LVII
De M. de Chateaubriand
Rome, ce 11 décembre 1828.
Vos lettres m'arrivent très bien, mais longtemps après leur date. J'en suis à celle du 8 et 9 novembre… Voilà le malheur des distances! Je remercie mon amie de toutes ses sollicitudes, mais je ne lui pardonne pas de s'affliger d'une Gazette. Pour mon compte, je ne la lis point, je devine très bien ce qu'elle peut dire.

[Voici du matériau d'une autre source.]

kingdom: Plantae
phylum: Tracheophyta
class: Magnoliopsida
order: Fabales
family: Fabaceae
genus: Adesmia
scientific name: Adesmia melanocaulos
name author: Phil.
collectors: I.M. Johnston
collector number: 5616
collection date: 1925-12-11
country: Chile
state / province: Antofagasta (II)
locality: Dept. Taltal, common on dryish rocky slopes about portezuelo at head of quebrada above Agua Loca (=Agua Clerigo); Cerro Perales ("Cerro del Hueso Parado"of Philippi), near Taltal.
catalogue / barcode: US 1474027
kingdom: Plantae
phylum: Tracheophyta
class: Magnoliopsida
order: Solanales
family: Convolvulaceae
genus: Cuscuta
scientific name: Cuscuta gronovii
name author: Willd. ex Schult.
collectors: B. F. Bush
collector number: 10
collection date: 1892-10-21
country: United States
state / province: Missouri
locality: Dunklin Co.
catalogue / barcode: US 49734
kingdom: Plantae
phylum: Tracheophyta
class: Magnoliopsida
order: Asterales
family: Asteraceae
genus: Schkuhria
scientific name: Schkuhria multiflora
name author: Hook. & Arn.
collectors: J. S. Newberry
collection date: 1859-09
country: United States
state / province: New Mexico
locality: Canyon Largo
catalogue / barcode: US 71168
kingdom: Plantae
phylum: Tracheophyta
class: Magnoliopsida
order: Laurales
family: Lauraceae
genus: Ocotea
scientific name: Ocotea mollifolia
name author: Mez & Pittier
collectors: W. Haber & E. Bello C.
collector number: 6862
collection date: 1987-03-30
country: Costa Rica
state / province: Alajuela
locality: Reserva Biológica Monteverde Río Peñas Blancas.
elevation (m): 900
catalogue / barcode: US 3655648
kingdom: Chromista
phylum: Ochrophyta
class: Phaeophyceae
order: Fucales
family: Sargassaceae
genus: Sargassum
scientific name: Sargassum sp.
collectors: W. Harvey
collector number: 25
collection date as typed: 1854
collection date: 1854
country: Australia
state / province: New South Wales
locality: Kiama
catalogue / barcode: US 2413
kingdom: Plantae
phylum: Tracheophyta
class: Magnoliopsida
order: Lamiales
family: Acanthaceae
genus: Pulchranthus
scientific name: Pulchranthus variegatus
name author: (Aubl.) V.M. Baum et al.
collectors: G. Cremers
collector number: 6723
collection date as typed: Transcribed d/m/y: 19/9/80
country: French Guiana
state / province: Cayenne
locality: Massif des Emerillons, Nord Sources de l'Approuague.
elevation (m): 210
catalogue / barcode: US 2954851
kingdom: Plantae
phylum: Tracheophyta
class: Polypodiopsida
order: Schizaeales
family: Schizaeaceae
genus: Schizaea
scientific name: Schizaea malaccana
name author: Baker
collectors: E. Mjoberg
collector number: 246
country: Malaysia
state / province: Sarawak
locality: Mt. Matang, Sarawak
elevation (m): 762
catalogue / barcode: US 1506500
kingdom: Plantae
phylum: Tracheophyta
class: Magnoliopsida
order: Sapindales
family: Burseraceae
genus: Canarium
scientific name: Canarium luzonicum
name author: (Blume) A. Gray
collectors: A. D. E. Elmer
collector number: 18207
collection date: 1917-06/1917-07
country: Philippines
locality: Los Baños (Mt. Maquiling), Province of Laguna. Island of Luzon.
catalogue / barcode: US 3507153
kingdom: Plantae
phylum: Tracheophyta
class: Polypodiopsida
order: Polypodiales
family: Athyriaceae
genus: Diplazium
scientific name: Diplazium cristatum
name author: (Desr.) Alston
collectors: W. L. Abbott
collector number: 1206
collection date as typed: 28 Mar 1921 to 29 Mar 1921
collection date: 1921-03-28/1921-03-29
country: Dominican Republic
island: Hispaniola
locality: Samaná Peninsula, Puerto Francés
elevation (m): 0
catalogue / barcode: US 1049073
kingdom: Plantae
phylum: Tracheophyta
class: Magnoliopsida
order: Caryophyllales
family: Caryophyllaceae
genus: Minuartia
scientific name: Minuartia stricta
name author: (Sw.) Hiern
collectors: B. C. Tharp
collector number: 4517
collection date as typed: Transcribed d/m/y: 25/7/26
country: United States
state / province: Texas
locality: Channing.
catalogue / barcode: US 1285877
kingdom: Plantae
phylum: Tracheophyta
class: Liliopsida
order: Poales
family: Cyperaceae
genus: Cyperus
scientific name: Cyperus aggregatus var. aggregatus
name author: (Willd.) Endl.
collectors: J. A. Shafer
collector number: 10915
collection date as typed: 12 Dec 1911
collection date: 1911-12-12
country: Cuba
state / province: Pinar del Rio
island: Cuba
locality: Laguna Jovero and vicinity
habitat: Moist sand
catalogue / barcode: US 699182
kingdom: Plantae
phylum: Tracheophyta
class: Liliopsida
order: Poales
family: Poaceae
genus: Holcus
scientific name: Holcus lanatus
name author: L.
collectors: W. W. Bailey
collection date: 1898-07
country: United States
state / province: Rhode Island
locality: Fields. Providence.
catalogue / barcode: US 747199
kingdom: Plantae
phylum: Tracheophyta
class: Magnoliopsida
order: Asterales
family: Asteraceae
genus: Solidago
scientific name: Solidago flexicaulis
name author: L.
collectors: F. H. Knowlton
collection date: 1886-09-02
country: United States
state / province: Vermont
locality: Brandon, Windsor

Elle doit chercher les endroits qu'elle croit sensibles, m'attaquer et comme homme public, et comme homme privé, et comme écrivain, et comme poète, que sais-je enfin? Eh! bien, qu'est-ce que tout cela me fait? Si elle a tort, elle ne m'atteint pas; si elle a raison, qu'y faire? M'a-t-elle nui dans l'opinion publique? Il paraît que non. Dans ce cas, quel mal me fait-elle? et, même si elle m'avait fait ce mal, je me réfugierais encore dans ma conscience et là je serais à l'abri. Soyez pour ces misères aussi impassible que moi, ou plutôt faites comme moi: je n'ai de ma vie lu un seul numéro de la Gazette. Pourtant, depuis que je suis ici, les rédacteurs ont eu l'impudence de me l'envoyer; apparemment pour voir si je voulais m'y abonner; je me suis contenté de la jeter au feu sans l'ouvrir.
Laissons cet ennuyeux sujet!
Vous êtes étonnée du contraste de mes succès à Rome et de la tristesse de mes lettres: il existe, il est vrai; on ne peut être mieux accueilli, plus comblé de soins que je ne le suis; mais je me suis mesuré aux ruines de Rome; j'ai trouvé que j'ai vieilli plus qu'elles; je leur ai demandé mes anciennes rêveries, elles ne m'ont donné que des avertissements et des leçons. Je me retire parce que mes années se retirent, parce que je m'en vais, parce qu'il faut finir. Mes pensées ne sont pas le fruit d'un chagrin secret, d'une peine cachée, d'un sentiment de l'injustice des hommes; au contraire, les hommes me rendent plus que je vaux: elles sont le résultat de mon âge. Je suis déterminé à quitter le monde, à me réserver à moi seul mes derniers jours; j'en ai trop donné au public. Je deviens avare du temps lorsqu'il m'échappe; j'aurais dû commencer à thésauriser plus tôt.
Voilà l'explication que désire celle qui veut que je l'appelle mon amie. Elle se plaint encore de la brièveté de mes lettres. Eh! bien, je n'ai jamais écrit si longuement à personne qu'à elle; je ne sais point causer.
Quand reviendrai-je? Au printemps. À cette époque, je demanderai un congé et je passerai, soit en allant, soit en revenant, par le midi de la France, pour voir mon inconnue.